Porque a economia de mercado tem como premissa a acumulação de capital, o dinheiro, papel-moeda que também pode medir-se pelo património/activo, surge uma espécie de concorrência na acumulação de capital, onde encontramos os que têm dinheiro porque os seus negócios geram altos rendimentos, ou herdeiros; mas igualmente começam a aparecer os que, aproveitando-se da sua posição como gestores institucionais, desviam dinheiro alheio para ombrearem com os que têm dinheiro nas condições anteriormente referidas.

Novas práticas para fazer face à vida

Porque a economia de mercado está centrada no capital, o dinheiro, papel-moeda, surgem novas práticas nos sectores de actividade a todos os níveis, casos de;

1. Cabritismo

Prática de desvio de fundos baseada no desvio de recursos financeiros ou materiais disponíveis no sector de actividade para a acumulação de recursos que permite melhorar o poder de compra.

2. Boladas

Negócios rápidos de natureza informal de produtos ou artigos de proveniência duvidosa que requerem maior flexibilidade entre as partes envolvidas na tramitação.

3. Fuga ao fisco: Aplica-se ao campo da importação de artigos e bens.
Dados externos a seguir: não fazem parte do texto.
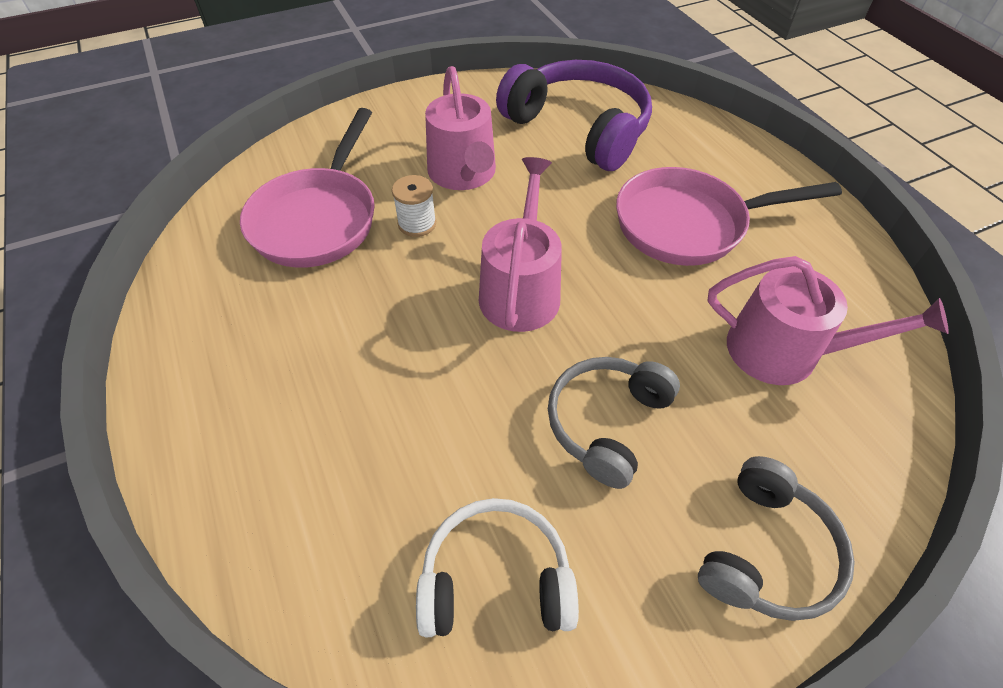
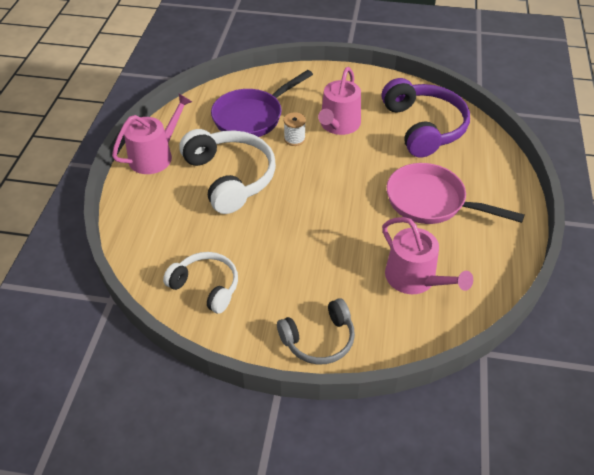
camera: 35 degrees right, 5 degrees down
(318, 219) = (252, 117): pink pan -> purple pan
(365, 338) = (230, 177): none -> white headphones
(521, 289) = (315, 190): pink watering can -> pink watering can (155, 156)
(607, 423) = (300, 261): grey headphones -> none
Pela sua sensibilidade não vou aprofundar.

4. Comissões: Aplica-se aos intermediários da negociação de toda a natureza e em todos os sectores e a todos os níveis.

5. Corrupção: É o somatório de todas as práticas anteriormente referidas.

 A corrupção está segmentada, tem níveis e modelos de actuação, caso para admitir que cada um de nós pode ser corrupto à sua maneira.

Os países que adoptaram o capitalismo no meio do percurso são mais propensos à corrupção comparativamente àqueles que nasceram já capitalistas, dentro de uma economia de mercado.

Consequências da corrupção

– Fragilização institucional com destaque para o sector público, onde as dificuldades para o controlo são maiores.

– O desvio sistemático tem como consequências a falta de liquidez, onde o Orçamento do Estado (OE) e o Plano Económico e Social (PES) não encontram disponibilidade para a sua execução.

– O Estado não consegue honrar os seus compromissos com terceiros e pode não conseguir pagar salários aos funcionários.

– Os investimentos ficam condicionados à existência de disponibilidade de fundos, apesar de orçamentados e o Governo fica mal na fotografia, mas nós, como funcionários, através das nossas práticas, desviamos os recursos e paradoxalmente juntamo-nos àqueles que reclamam salário quando no fundo sabemos o quão estamos envolvidos nos desvios.

Qualquer um consegue notar:

  • As estradas estão degradadas,
  • As escolas estão obsoletas
  • Os hospitais também
  • Todas as infra-estruturas públicas clamam por requalificação.
  • Escassez de serviços públicos de transporte.

Entretanto, o sector privado vai crescendo em todas as áreas e sentidos.

  • Tanta escola privada para todos os níveis,
  • Tanta clínica privada e rede de farmácias verdes.
  • Apesar disso tudo, a FARMAC, EE transformou-se em FARMAC, SA, mantendo todas as características e património anteriores,

Apenas alguns exemplos do impacto da economia de mercado


Compatriotas,
Urge intensificar a educação comunitária sobre o capitalismo, uma vez que há reclamações sobre muita coisa que não faz parte do modelo que adoptamos, algo que fazia sentido reclamar na economia centralizada.

O capitalismo dói para as comunidades, sobretudo quando adoptado em países pobres como o nosso.

O país pode fazer algo para minimizar o impacto da corrupção, instituindo a lei da comissão e gorjeta.

Nunca é tarde, tudo treina-se!

Este artigo foi publicado em primeira-mão na versão PDF do jornal Redactor, na sua edição de 14 de Dezembro de 2023, na rubrica de opinião denominada Nunca é tarde, tudo se treina!